Oct. 25 (Bloomberg) -- DCNS SA, the French maker of Barracuda submarines part owned by Thales SA, is considering the takeover of a tidal-power business as it looks to diversify into more resilient consumer-orientated markets, according to Chief Executive Officer Patrick Boissier.
DCNS this year boosted its stake in OpenHydro Group Ltd. to 11 percent after an initial investment in 2011. The Dublin-based company has partnered with Electricite de France SA to roll out its turbine technology driven by tidal flows.
“We are considering increasing our share and taking control of the company,” Boissier said in an interview yesterday.
Declines in European defense spending are creating pressure on military suppliers in France and neighboring countries to adapt their business.
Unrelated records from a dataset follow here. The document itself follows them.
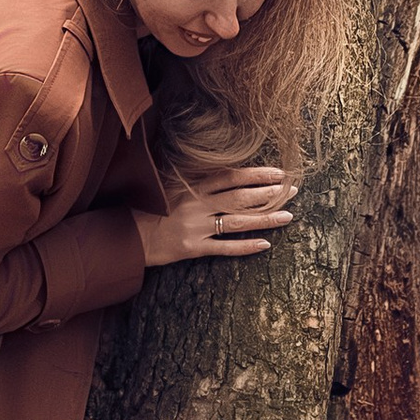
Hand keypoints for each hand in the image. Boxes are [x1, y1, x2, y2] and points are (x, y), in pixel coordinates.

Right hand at [136, 166, 295, 269]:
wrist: (127, 235)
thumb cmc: (148, 207)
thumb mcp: (169, 185)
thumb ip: (193, 177)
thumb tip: (220, 171)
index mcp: (192, 186)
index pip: (232, 177)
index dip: (258, 174)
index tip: (279, 172)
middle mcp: (197, 204)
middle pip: (241, 197)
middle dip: (269, 193)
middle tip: (292, 191)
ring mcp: (196, 227)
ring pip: (238, 221)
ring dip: (266, 219)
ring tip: (288, 216)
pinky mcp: (193, 248)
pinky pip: (225, 247)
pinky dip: (245, 246)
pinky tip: (265, 244)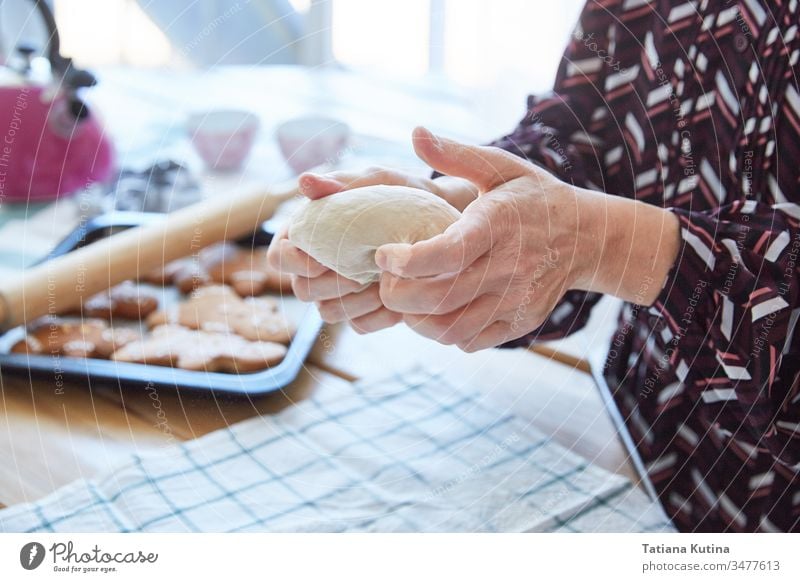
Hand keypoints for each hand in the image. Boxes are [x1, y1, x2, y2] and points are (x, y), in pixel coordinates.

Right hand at [266, 165, 477, 333]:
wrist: (448, 221)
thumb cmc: (407, 193)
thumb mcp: (380, 180)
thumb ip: (343, 182)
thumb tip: (303, 181)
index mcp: (310, 232)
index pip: (279, 255)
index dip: (293, 262)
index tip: (319, 259)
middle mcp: (320, 265)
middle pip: (302, 290)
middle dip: (330, 284)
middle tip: (360, 272)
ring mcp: (343, 292)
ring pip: (329, 312)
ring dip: (355, 301)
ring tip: (383, 281)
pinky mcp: (368, 311)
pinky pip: (360, 325)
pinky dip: (378, 314)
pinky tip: (398, 298)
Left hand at [374, 127, 679, 351]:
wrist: (588, 237)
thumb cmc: (533, 197)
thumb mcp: (502, 166)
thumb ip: (456, 155)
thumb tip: (415, 133)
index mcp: (497, 225)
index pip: (448, 254)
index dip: (406, 261)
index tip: (382, 255)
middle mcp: (509, 267)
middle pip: (440, 297)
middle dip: (397, 295)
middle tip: (384, 280)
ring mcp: (515, 300)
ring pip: (450, 328)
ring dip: (415, 320)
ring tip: (404, 299)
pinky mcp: (518, 323)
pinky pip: (469, 341)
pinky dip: (442, 333)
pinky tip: (434, 312)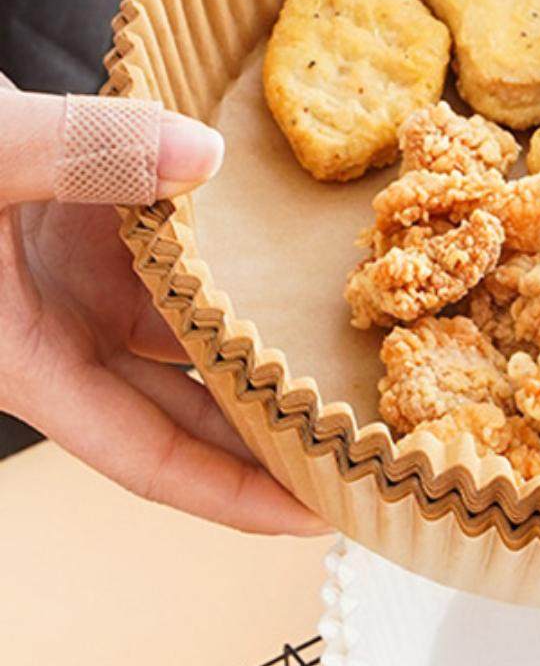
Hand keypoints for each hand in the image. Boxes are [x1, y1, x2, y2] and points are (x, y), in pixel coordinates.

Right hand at [0, 81, 327, 535]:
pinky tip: (311, 278)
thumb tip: (202, 156)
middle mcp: (65, 336)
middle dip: (279, 441)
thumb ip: (77, 151)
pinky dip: (246, 279)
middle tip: (378, 454)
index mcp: (26, 359)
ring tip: (367, 374)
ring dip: (276, 357)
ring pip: (204, 344)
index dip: (238, 495)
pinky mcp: (100, 233)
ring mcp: (85, 287)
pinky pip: (193, 274)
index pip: (151, 457)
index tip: (324, 513)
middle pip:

Companies are trying to stem declines through exports of military equipment into Asia and the Middle East and by diversifying into more resilient civil markets.
The main question for DCNS is when the energy market will start generating significant sales, Boissier said.
“I am sure that at the 2020 horizon, the market will mature,” he said. “I am totally unable to tell you whether that market will materialize in two years or four years or five years.”
Energy activities accounted for 100 million euros ($130 million) out of last year’s 2.6 billion euros in sales, though they should reach more than 1 billion euros by 2020, Boissier said.
The company, in which Thales holds 35 percent, in 2009 announced plans to double sales and Boissier said progress remains “on track.” While most of the growth will come from DCNS’s existing businesses, its energy unit will look for opportunities to take over some small companies to access technologies and markets, Boissier said.
Boissier said the company has “strong” prospects overseas amid the current slowdown in European defense spending, It has already booked sales of its Scorpene attack submarines to Chile, Malaysia, Brazil and India and of the BPC command ships to Russia.
“Even if the European market is decreasing, we are in a growing market,” he said during the Euronaval warship symposium in Le Bourget outside Paris.
In France, the defense ministry said this month it would slow spending on Barracuda submarines that can launch the country’s nuclear ballistic missiles. The French government has ordered three of the submarines, with plans for a fleet of six.
Boissier said that schedule adjustments for the follow-on orders are possible. The main issue is to assure there are no funding gaps that could risk a loss of industrial design and construction capabilities, he said.